Activity 1:
Summarize the article on PowerPoint and EzEd in two sentences.
Activity 2:
Using the article on PowerPoint and EzEd, answer each question below.
(a) In what year did Tufte write his essay on PowerPoint?
(b) Which publication carried the study that found superficial thinking in bullet lists?
(c) What two products did Increed Technologies Private Limited release?
Activity 3:
Decide whether each statement below agrees with the article on PowerPoint and EzEd. Answer yes or no, and quote the words from the article that settle it.
(a) Tufte's essay was titled The Cognitive Style of PowerPoint.
(b) Increed Technologies Private Limited was founded by a single person.
(c) PowerPoint is rarely used in schools today.

Text under study:
Education is boring. EzEd is here to change that
In a 2003 essay, statistician and professor emeritus at Yale University Edward Rolf Tufte wrote an essay titled The Cognitive Style of PowerPoint: Pitching Out Corrupts Within, the scholarly equivalent of a burn on Microsoft’s PowerPoint presentation software.
In it Tufte accuses PowerPoint of abbreviating the truth, diluting thought, distracting the audience with bad graphics and turning lectures into presenter-oriented gimmicks than content- and audience-oriented interactions.
“For the naive, bullet lists may create the appearance of hard-headed organized thought. But in the reality of day-to-day practice, the PP cognitive style is faux-analytical.
“A study in Harvard Business Review found generic, superficial, simplistic thinking in the bullet lists widely used in business planning and corporate strategy.
“What the authors are saying here, in the Review’s earnestly diplomatic language, is that bullet outlines can make us stupid…”
Yet, today, PowerPoint presentations are the most pervasive educational tool used in schools and universities. It is the doom of all students whose focus shifts from the project to pertinent questions surrounding the techniques in which the number of slides in a presentation can be increased. (Hint: If you divide one concept into three points each with their own slide, you can have three extra slides, and more time to bore students with, but really impress your teacher.)
It isn't surprising that the simplistic PowerPoint has become the go-to software for an entire generation of technologically handicapped teachers more than comfortable with distributing presentations to students than encouraging more active teaching and learning techniques.
In this pedagogical vacuum, a whole host of digital learning tools have flourished.
Co-founded by Sanjay Gandhi, Bheesham Gandhi and Shamila Thakur in June 2012, Increed Technologies Private Limited released two products EzEd.in and UniEd, to make education more student- and concept-centric, especially when those concepts are complex and difficult for India’s 17,00,000+ engineering students.

Supplied records:
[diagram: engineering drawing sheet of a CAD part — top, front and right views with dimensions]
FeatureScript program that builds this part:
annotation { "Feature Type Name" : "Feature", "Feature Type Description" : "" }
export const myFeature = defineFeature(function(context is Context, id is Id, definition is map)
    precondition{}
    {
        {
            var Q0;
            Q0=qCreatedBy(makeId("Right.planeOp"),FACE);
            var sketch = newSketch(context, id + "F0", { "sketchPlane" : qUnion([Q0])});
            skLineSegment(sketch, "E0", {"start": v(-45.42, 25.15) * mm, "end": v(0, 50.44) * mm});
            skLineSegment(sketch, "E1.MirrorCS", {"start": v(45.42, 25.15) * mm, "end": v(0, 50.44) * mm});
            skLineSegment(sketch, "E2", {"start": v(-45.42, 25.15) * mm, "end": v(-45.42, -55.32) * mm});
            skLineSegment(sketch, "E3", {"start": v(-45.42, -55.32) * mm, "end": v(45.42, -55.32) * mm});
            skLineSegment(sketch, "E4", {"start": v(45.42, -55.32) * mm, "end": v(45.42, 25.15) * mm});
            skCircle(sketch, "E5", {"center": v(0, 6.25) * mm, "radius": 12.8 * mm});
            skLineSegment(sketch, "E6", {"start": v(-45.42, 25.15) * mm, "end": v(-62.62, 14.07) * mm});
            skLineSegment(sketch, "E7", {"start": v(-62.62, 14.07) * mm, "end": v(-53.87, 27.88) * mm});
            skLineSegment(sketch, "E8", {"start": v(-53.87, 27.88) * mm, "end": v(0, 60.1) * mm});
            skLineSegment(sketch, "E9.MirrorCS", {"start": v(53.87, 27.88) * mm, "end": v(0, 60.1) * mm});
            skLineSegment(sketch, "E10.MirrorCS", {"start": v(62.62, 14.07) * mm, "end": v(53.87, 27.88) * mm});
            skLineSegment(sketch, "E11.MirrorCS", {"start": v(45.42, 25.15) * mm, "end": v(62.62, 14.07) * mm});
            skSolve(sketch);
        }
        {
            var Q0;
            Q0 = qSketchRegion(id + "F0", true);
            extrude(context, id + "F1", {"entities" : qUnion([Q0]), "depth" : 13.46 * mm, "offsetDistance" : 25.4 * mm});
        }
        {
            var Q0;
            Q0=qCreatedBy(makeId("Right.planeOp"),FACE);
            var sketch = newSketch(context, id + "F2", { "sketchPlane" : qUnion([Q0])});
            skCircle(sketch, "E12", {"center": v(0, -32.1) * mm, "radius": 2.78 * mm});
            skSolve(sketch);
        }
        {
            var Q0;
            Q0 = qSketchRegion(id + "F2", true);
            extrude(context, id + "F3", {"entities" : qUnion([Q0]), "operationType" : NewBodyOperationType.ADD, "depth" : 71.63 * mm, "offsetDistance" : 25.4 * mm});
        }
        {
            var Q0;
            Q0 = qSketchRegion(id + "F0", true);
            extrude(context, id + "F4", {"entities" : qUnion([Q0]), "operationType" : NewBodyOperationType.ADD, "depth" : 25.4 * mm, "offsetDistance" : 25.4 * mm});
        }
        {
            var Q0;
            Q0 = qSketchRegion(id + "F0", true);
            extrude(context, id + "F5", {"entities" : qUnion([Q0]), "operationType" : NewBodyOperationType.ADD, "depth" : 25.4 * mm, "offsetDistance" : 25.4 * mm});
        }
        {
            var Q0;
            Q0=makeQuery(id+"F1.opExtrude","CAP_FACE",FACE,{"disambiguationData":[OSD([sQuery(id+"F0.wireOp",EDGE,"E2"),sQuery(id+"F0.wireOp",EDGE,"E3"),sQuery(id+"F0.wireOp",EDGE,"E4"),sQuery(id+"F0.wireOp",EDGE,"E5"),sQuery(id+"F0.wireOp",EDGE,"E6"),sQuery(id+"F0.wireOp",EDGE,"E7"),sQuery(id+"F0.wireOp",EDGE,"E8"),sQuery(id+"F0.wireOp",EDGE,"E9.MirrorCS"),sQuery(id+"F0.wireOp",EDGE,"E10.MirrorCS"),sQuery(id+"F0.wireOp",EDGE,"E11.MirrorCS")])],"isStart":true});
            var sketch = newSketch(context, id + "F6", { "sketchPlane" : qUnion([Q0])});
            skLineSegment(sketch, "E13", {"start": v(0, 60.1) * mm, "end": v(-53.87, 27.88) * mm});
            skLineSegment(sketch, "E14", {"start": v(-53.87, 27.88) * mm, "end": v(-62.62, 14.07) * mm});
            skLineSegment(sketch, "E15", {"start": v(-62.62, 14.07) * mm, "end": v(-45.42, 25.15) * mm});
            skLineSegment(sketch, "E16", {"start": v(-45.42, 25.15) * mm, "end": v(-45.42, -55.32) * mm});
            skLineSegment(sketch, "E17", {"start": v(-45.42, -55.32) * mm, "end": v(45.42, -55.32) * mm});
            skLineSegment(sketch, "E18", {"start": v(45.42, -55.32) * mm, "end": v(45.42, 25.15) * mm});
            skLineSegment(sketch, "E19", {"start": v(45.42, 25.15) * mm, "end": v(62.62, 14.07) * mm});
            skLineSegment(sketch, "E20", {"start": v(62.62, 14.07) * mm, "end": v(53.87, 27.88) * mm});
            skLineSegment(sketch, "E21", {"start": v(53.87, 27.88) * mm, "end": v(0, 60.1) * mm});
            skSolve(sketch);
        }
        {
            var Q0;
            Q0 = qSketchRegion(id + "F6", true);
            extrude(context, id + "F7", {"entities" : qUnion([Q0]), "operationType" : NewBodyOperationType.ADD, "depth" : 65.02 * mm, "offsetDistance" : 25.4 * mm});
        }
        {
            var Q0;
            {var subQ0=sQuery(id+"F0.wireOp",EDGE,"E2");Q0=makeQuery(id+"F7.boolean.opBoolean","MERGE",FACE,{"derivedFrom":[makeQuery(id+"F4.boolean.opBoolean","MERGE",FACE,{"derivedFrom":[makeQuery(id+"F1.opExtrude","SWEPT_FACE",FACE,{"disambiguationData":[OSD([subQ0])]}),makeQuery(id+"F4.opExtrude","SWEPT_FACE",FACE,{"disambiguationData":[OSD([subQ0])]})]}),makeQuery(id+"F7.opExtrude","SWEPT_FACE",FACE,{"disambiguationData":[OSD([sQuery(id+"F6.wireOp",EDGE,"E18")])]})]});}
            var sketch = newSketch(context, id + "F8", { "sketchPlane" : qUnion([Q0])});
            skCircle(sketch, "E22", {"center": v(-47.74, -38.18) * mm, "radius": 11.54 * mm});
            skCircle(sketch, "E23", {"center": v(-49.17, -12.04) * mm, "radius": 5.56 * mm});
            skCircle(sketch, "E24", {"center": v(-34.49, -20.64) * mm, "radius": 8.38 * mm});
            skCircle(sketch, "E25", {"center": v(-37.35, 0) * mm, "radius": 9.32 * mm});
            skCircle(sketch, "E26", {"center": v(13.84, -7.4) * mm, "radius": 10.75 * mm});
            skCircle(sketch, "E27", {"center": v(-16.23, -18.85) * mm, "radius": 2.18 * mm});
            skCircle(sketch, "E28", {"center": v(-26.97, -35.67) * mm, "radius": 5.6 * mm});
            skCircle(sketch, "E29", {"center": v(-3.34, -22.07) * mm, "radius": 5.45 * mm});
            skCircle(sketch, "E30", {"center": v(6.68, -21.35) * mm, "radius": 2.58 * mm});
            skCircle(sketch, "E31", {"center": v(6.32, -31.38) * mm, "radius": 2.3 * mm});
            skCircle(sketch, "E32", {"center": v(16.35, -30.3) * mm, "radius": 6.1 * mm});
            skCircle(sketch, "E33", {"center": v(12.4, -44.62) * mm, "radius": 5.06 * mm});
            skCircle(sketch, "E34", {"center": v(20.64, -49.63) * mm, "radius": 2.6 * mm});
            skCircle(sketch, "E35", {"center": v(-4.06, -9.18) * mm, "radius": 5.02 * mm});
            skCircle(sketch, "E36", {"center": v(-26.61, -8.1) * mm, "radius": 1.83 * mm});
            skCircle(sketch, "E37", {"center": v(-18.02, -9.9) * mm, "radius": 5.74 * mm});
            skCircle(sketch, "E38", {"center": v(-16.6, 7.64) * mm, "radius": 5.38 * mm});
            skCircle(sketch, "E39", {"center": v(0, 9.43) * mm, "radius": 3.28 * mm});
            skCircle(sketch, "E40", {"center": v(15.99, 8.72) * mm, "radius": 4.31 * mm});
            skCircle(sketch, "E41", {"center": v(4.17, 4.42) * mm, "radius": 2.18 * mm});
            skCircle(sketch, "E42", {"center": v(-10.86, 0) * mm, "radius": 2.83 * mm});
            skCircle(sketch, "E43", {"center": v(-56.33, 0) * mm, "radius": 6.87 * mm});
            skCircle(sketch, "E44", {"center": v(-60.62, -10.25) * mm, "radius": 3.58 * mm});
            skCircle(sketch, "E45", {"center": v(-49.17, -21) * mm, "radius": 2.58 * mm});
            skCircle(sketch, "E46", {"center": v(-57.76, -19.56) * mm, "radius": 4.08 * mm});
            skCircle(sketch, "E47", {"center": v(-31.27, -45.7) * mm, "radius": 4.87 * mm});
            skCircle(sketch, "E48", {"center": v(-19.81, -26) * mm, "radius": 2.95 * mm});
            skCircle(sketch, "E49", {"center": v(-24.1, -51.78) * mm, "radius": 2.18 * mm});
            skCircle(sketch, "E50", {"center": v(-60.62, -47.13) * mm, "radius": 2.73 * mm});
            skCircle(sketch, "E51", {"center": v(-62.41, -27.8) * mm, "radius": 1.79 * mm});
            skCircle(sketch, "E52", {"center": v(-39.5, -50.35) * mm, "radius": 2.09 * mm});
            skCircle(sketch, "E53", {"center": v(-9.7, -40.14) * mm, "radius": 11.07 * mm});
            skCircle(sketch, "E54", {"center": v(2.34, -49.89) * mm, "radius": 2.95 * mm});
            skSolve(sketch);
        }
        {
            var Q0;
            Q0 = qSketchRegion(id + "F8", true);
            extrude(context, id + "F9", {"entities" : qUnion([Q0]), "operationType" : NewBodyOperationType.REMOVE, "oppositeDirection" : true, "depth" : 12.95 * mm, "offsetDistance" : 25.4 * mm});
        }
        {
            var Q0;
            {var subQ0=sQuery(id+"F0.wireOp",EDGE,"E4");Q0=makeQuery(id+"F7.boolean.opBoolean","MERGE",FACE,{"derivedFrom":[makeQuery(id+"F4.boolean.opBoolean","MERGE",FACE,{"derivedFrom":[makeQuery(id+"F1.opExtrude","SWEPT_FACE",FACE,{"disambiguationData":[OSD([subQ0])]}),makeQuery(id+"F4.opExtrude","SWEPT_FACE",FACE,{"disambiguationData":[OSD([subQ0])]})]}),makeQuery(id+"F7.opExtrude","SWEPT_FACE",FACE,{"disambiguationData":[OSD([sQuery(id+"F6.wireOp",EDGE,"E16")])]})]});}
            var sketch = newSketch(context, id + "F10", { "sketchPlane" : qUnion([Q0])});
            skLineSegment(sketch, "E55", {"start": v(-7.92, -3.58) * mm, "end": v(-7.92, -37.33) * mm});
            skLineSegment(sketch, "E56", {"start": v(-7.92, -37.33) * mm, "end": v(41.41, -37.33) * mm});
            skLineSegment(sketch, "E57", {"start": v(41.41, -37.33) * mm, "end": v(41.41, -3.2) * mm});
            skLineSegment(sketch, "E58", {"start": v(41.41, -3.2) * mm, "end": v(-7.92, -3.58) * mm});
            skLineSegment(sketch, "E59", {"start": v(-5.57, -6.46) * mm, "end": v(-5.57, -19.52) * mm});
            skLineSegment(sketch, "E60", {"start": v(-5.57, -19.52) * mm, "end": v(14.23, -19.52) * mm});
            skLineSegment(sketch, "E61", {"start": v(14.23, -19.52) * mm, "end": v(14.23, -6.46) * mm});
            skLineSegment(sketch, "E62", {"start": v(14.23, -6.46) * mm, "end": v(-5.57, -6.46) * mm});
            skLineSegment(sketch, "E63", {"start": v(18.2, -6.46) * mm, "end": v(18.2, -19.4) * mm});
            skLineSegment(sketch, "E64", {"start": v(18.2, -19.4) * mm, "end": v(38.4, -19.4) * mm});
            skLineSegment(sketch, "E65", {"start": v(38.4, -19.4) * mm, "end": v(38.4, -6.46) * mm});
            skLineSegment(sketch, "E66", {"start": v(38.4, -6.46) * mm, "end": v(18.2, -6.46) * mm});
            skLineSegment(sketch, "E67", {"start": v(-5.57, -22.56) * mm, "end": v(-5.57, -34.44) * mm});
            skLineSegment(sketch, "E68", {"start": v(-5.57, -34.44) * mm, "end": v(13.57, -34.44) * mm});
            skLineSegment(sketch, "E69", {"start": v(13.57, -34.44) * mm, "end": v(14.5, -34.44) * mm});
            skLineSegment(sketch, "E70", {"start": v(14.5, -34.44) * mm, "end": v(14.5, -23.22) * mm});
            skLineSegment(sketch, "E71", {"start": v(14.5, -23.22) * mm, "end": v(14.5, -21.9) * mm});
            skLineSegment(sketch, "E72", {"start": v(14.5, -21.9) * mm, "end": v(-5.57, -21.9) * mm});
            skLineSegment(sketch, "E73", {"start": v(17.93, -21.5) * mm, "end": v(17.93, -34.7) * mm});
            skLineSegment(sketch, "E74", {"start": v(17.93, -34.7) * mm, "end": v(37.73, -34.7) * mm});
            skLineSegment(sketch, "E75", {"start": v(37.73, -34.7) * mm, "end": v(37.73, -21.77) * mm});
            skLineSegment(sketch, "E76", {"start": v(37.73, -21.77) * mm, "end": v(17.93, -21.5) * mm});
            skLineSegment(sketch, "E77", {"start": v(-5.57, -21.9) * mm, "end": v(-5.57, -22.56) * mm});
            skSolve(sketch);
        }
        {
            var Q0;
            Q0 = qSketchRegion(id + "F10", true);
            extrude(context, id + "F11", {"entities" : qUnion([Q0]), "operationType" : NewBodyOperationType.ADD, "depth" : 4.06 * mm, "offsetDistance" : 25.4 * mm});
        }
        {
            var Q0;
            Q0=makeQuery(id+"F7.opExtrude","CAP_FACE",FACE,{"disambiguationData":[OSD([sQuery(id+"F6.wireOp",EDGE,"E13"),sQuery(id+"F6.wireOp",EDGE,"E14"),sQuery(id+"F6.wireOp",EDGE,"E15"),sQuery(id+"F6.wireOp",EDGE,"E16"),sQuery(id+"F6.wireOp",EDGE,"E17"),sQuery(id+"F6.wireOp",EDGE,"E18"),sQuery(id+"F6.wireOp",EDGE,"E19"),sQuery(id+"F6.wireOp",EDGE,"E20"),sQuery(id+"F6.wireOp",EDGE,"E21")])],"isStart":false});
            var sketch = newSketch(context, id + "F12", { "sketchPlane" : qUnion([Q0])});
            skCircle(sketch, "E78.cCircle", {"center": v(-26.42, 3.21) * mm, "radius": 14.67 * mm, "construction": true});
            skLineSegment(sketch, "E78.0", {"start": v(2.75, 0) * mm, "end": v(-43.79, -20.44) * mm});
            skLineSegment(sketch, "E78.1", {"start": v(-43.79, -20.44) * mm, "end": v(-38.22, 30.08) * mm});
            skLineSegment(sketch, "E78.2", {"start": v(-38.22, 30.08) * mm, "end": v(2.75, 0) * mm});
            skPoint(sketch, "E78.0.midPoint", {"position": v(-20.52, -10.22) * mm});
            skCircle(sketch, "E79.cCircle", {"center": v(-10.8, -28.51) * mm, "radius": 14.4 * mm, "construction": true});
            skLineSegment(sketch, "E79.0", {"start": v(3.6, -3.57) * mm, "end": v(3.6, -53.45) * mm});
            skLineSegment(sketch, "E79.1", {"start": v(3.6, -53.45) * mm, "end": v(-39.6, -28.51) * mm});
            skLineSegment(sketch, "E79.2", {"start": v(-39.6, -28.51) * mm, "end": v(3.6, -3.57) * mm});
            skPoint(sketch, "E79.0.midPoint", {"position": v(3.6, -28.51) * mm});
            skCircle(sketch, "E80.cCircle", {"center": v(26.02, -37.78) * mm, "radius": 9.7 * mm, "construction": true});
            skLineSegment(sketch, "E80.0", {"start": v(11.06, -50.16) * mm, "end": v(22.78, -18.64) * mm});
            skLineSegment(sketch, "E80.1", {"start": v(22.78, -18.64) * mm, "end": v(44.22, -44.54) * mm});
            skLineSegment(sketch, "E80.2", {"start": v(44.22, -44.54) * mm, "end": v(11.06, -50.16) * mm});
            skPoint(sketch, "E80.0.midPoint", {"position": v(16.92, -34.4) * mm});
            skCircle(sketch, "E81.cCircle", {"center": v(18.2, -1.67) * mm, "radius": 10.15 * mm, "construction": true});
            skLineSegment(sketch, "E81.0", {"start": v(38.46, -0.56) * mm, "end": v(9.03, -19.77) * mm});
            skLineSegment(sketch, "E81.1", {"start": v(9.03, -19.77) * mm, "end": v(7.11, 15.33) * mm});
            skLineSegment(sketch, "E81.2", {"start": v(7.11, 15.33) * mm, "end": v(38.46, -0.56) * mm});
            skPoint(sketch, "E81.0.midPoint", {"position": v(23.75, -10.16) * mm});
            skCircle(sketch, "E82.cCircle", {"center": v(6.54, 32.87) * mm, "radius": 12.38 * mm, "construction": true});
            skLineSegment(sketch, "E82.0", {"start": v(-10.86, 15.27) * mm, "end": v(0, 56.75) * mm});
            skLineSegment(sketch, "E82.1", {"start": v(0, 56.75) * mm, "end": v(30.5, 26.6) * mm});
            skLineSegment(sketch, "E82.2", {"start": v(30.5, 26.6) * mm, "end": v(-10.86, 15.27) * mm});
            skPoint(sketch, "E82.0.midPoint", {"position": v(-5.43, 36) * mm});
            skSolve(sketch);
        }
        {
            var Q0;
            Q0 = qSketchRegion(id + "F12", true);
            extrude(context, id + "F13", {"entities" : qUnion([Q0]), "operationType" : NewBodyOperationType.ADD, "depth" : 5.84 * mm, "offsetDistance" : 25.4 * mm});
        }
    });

Task output 1:
In a 2003 essay, Yale statistician Edward Rolf Tufte accused PowerPoint of abbreviating the truth, diluting thought and distracting the audience, yet PowerPoint presentations are today the most pervasive educational tool in schools and universities. Into this pedagogical vacuum, Increed Technologies Private Limited, co-founded in June 2012, released EzEd.in and UniEd to make education more student- and concept-centric.

Task output 2:
(a) 2003
(b) Harvard Business Review
(c) EzEd.in and UniEd

Task output 3:
(a) Yes: "wrote an essay titled The Cognitive Style of PowerPoint: Pitching Out Corrupts Within"
(b) No: "Co-founded by Sanjay Gandhi, Bheesham Gandhi and Shamila Thakur in June 2012"
(c) No: "PowerPoint presentations are the most pervasive educational tool used in schools and universities"